▶ **Extracted records**
▬▬▬▬▬▬

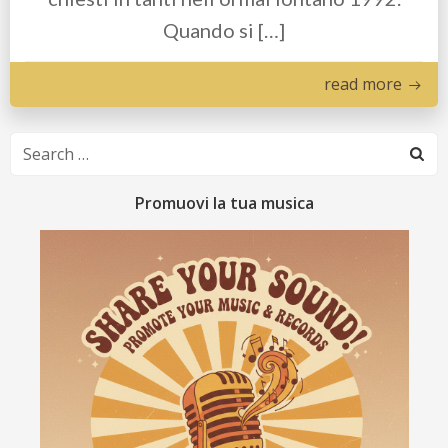
Quando si […]
read more
Search
for:
Promuovi la tua musica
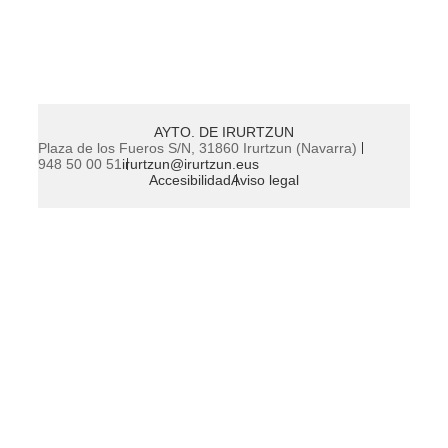
AYTO. DE IRURTZUN
Plaza de los Fueros S/N, 31860 Irurtzun (Navarra)
948 50 00 51
irurtzun@irurtzun.eus
Accesibilidad
Aviso legal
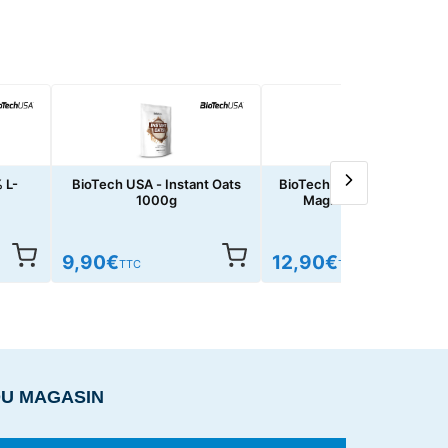
 L-
BioTech USA - Instant Oats
BioTech USA - Calcium Zin
1000g
Magnesium 100tabs
9,90
€
12,90
€
TTC
TTC
DU MAGASIN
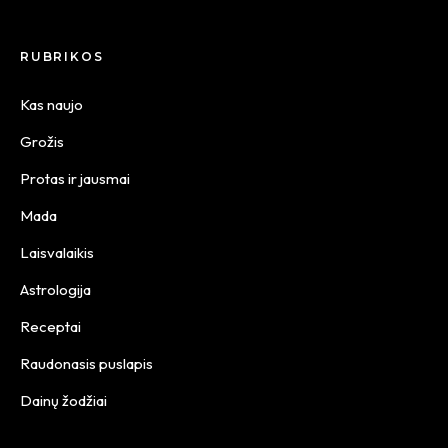
RUBRIKOS
Kas naujo
Grožis
Protas ir jausmai
Mada
Laisvalaikis
Astrologija
Receptai
Raudonasis puslapis
Dainų žodžiai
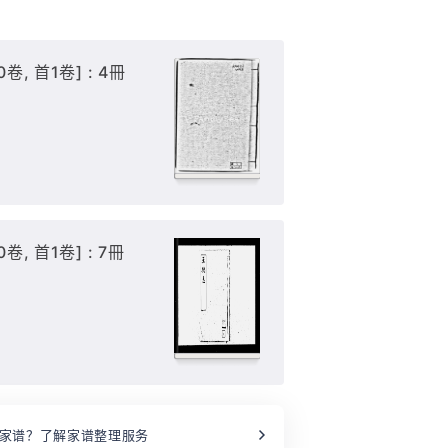
卷, 首1卷] : 4冊
卷, 首1卷] : 7冊
家谱？了解家谱整理服务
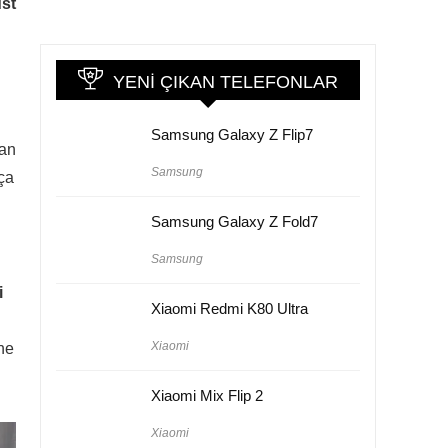
st
YENI ÇIKAN TELEFONLAR
Samsung Galaxy Z Flip7
uan
Samsung
ça
Samsung Galaxy Z Fold7
Samsung
i
Xiaomi Redmi K80 Ultra
Xiaomi
ne
Xiaomi Mix Flip 2
Xiaomi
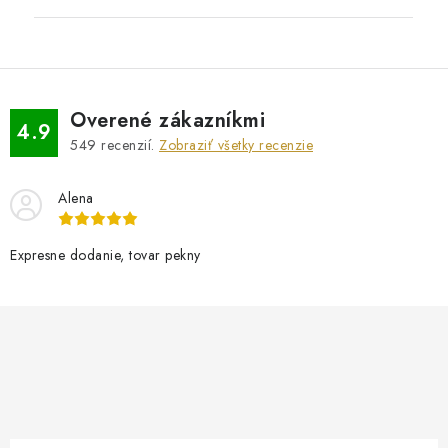
Overené zákazníkmi
4.9
549
recenzií.
Zobraziť všetky recenzie
Alena
Expresne dodanie, tovar pekny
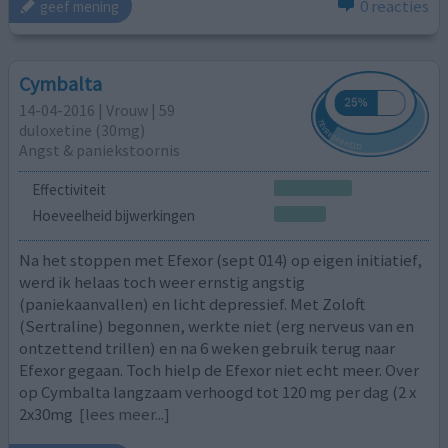
0 reacties
geef mening
Cymbalta
14-04-2016 | Vrouw | 59
duloxetine (30mg)
Angst & paniekstoornis
Effectiviteit
Hoeveelheid bijwerkingen
Na het stoppen met Efexor (sept 014) op eigen initiatief,
werd ik helaas toch weer ernstig angstig
(paniekaanvallen) en licht depressief. Met Zoloft
(Sertraline) begonnen, werkte niet (erg nerveus van en
ontzettend trillen) en na 6 weken gebruik terug naar
Efexor gegaan. Toch hielp de Efexor niet echt meer. Over
op Cymbalta langzaam verhoogd tot 120 mg per dag (2 x
2x30mg
[lees meer...]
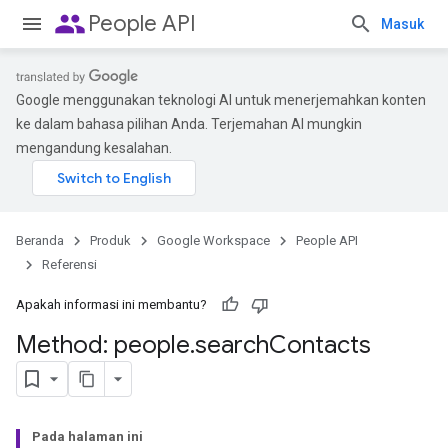
people
People API
Masuk
Google menggunakan teknologi AI untuk menerjemahkan konten
ke dalam bahasa pilihan Anda. Terjemahan AI mungkin
mengandung kesalahan.
Beranda
Produk
Google Workspace
People API
Referensi
Apakah informasi ini membantu?
Method: people
.
search
Contacts
Pada halaman ini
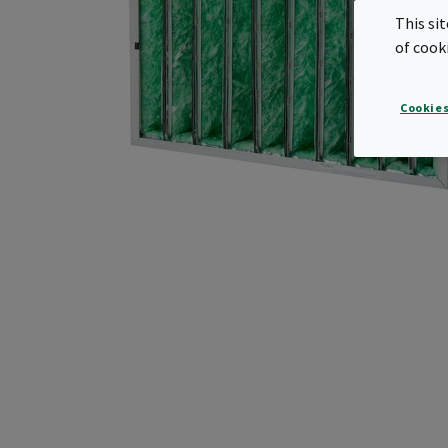
This si
of cook
Cookies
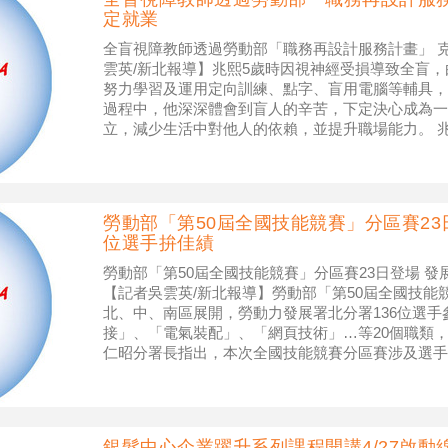
定就業
全盲視障教師透過勞動部「職務再設計服務計畫」 
雲英/新北報導】兆熙5歲時因視神經受損導致全盲
努力學習及運用定向訓練、點字、盲用電腦等輔具，
過程中，他深深體會到盲人的辛苦，下定決心成為一
立，減少生活中對他人的依賴，並提升職場能力。 
格後，如願從事教職，在基隆市各國中
勞動部「第50屆全國技能競賽」分區賽23
位選手拚佳績
勞動部「第50屆全國技能競賽」分區賽23日登場 發
【記者吳雲英/新北報導】勞動部「第50屆全國技能競
北、中、南區展開，勞動力發展署北分署136位選
接」、「電氣裝配」、「網頁技術」…等20個職類，
仁昭分署長指出，本次全國技能競賽分區賽涉及選手
國賽與國手選拔
銀髮中心企業躍升系列課程開講4/27啟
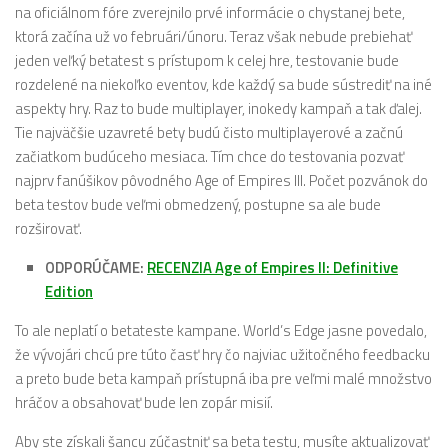
na oficiálnom fóre zverejnilo prvé informácie o chystanej bete,
ktorá začína už vo februári/únoru. Teraz však nebude prebiehať
jeden veľký betatest s prístupom k celej hre, testovanie bude
rozdelené na niekoľko eventov, kde každý sa bude sústrediť na iné
aspekty hry. Raz to bude multiplayer, inokedy kampaň a tak ďalej.
Tie najväčšie uzavreté bety budú čisto multiplayerové a začnú
začiatkom budúceho mesiaca. Tím chce do testovania pozvať
najprv fanúšikov pôvodného Age of Empires III. Počet pozvánok do
beta testov bude veľmi obmedzený, postupne sa ale bude
rozširovať.
ODPORÚČAME:
RECENZIA Age of Empires II: Definitive
Edition
To ale neplatí o betateste kampane. World’s Edge jasne povedalo,
že vývojári chcú pre túto časť hry čo najviac užitočného feedbacku
a preto bude beta kampaň prístupná iba pre veľmi malé množstvo
hráčov a obsahovať bude len zopár misií.
Aby ste získali šancu zúčastniť sa beta testu, musíte aktualizovať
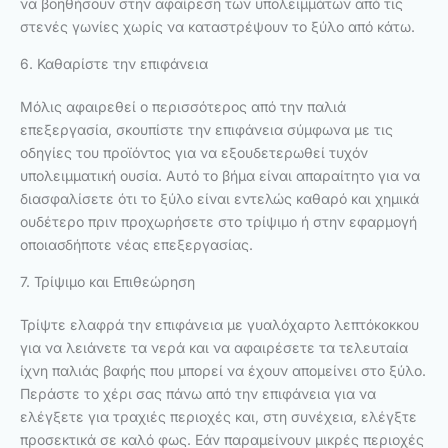
να βοηθήσουν στην αφαίρεση των υπολειμμάτων από τις
στενές γωνίες χωρίς να καταστρέψουν το ξύλο από κάτω.
6. Καθαρίστε την επιφάνεια
Μόλις αφαιρεθεί ο περισσότερος από την παλιά
επεξεργασία, σκουπίστε την επιφάνεια σύμφωνα με τις
οδηγίες του προϊόντος για να εξουδετερωθεί τυχόν
υπολειμματική ουσία. Αυτό το βήμα είναι απαραίτητο για να
διασφαλίσετε ότι το ξύλο είναι εντελώς καθαρό και χημικά
ουδέτερο πριν προχωρήσετε στο τρίψιμο ή στην εφαρμογή
οποιασδήποτε νέας επεξεργασίας.
7. Τρίψιμο και Επιθεώρηση
Τρίψτε ελαφρά την επιφάνεια με γυαλόχαρτο λεπτόκοκκου
για να λειάνετε τα νερά και να αφαιρέσετε τα τελευταία
ίχνη παλιάς βαφής που μπορεί να έχουν απομείνει στο ξύλο.
Περάστε το χέρι σας πάνω από την επιφάνεια για να
ελέγξετε για τραχιές περιοχές και, στη συνέχεια, ελέγξτε
προσεκτικά σε καλό φως. Εάν παραμείνουν μικρές περιοχές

▬▬▬▬▬▬

▶ **About this task**
Set down all entries above again, exactly, without images.

▶ **Response below**
Quando si […]
read more
Search
for:
Promuovi la tua musica
AYTO. DE IRURTZUN
Plaza de los Fueros S/N, 31860 Irurtzun (Navarra)
948 50 00 51
irurtzun@irurtzun.eus
Accesibilidad
Aviso legal
 L-
BioTech USA - Instant Oats
BioTech USA - Calcium Zin
1000g
Magnesium 100tabs
9,90
€
12,90
€
TTC
TTC
DU MAGASIN
RUBRIKOS
Kas naujo
Grožis
Protas ir jausmai
Mada
Laisvalaikis
Astrologija
Receptai
Raudonasis puslapis
Dainų žodžiai
卷, 首1卷] : 4冊
卷, 首1卷] : 7冊
家谱？了解家谱整理服务
st
YENI ÇIKAN TELEFONLAR
Samsung Galaxy Z Flip7
uan
Samsung
ça
Samsung Galaxy Z Fold7
Samsung
i
Xiaomi Redmi K80 Ultra
Xiaomi
ne
Xiaomi Mix Flip 2
Xiaomi
Overené zákazníkmi
4.9
549
recenzií.
Zobraziť všetky recenzie
Alena
Expresne dodanie, tovar pekny
0 reacties
geef mening
Cymbalta
14-04-2016 | Vrouw | 59
duloxetine (30mg)
Angst & paniekstoornis
Effectiviteit
Hoeveelheid bijwerkingen
Na het stoppen met Efexor (sept 014) op eigen initiatief,
werd ik helaas toch weer ernstig angstig
(paniekaanvallen) en licht depressief. Met Zoloft
(Sertraline) begonnen, werkte niet (erg nerveus van en
ontzettend trillen) en na 6 weken gebruik terug naar
Efexor gegaan. Toch hielp de Efexor niet echt meer. Over
op Cymbalta langzaam verhoogd tot 120 mg per dag (2 x
2x30mg
[lees meer...]
people
People API
Masuk
Google menggunakan teknologi AI untuk menerjemahkan konten
ke dalam bahasa pilihan Anda. Terjemahan AI mungkin
mengandung kesalahan.
Beranda
Produk
Google Workspace
People API
Referensi
Apakah informasi ini membantu?
Method: people
.
search
Contacts
Pada halaman ini
This si
of cook
Cookies
定就業
全盲視障教師透過勞動部「職務再設計服務計畫」 
雲英/新北報導】兆熙5歲時因視神經受損導致全盲
努力學習及運用定向訓練、點字、盲用電腦等輔具，
過程中，他深深體會到盲人的辛苦，下定決心成為一
立，減少生活中對他人的依賴，並提升職場能力。 
格後，如願從事教職，在基隆市各國中
勞動部「第50屆全國技能競賽」分區賽23
位選手拚佳績
勞動部「第50屆全國技能競賽」分區賽23日登場 發
【記者吳雲英/新北報導】勞動部「第50屆全國技能競
北、中、南區展開，勞動力發展署北分署136位選
接」、「電氣裝配」、「網頁技術」…等20個職類，
仁昭分署長指出，本次全國技能競賽分區賽涉及選手
國賽與國手選拔
銀髮中心企業躍升系列課程開講4/27啟
na oficiálnom fóre zverejnilo prvé informácie o chystanej bete,
ktorá začína už vo februári/únoru. Teraz však nebude prebiehať
jeden veľký betatest s prístupom k celej hre, testovanie bude
rozdelené na niekoľko eventov, kde každý sa bude sústrediť na iné
aspekty hry. Raz to bude multiplayer, inokedy kampaň a tak ďalej.
Tie najväčšie uzavreté bety budú čisto multiplayerové a začnú
začiatkom budúceho mesiaca. Tím chce do testovania pozvať
najprv fanúšikov pôvodného Age of Empires III. Počet pozvánok do
beta testov bude veľmi obmedzený, postupne sa ale bude
rozširovať.
ODPORÚČAME:
RECENZIA Age of Empires II: Definitive
Edition
To ale neplatí o betateste kampane. World’s Edge jasne povedalo,
že vývojári chcú pre túto časť hry čo najviac užitočného feedbacku
a preto bude beta kampaň prístupná iba pre veľmi malé množstvo
hráčov a obsahovať bude len zopár misií.
Aby ste získali šancu zúčastniť sa beta testu, musíte aktualizovať
να βοηθήσουν στην αφαίρεση των υπολειμμάτων από τις
στενές γωνίες χωρίς να καταστρέψουν το ξύλο από κάτω.
6. Καθαρίστε την επιφάνεια
Μόλις αφαιρεθεί ο περισσότερος από την παλιά
επεξεργασία, σκουπίστε την επιφάνεια σύμφωνα με τις
οδηγίες του προϊόντος για να εξουδετερωθεί τυχόν
υπολειμματική ουσία. Αυτό το βήμα είναι απαραίτητο για να
διασφαλίσετε ότι το ξύλο είναι εντελώς καθαρό και χημικά
ουδέτερο πριν προχωρήσετε στο τρίψιμο ή στην εφαρμογή
οποιασδήποτε νέας επεξεργασίας.
7. Τρίψιμο και Επιθεώρηση
Τρίψτε ελαφρά την επιφάνεια με γυαλόχαρτο λεπτόκοκκου
για να λειάνετε τα νερά και να αφαιρέσετε τα τελευταία
ίχνη παλιάς βαφής που μπορεί να έχουν απομείνει στο ξύλο.
Περάστε το χέρι σας πάνω από την επιφάνεια για να
ελέγξετε για τραχιές περιοχές και, στη συνέχεια, ελέγξτε
προσεκτικά σε καλό φως. Εάν παραμείνουν μικρές περιοχές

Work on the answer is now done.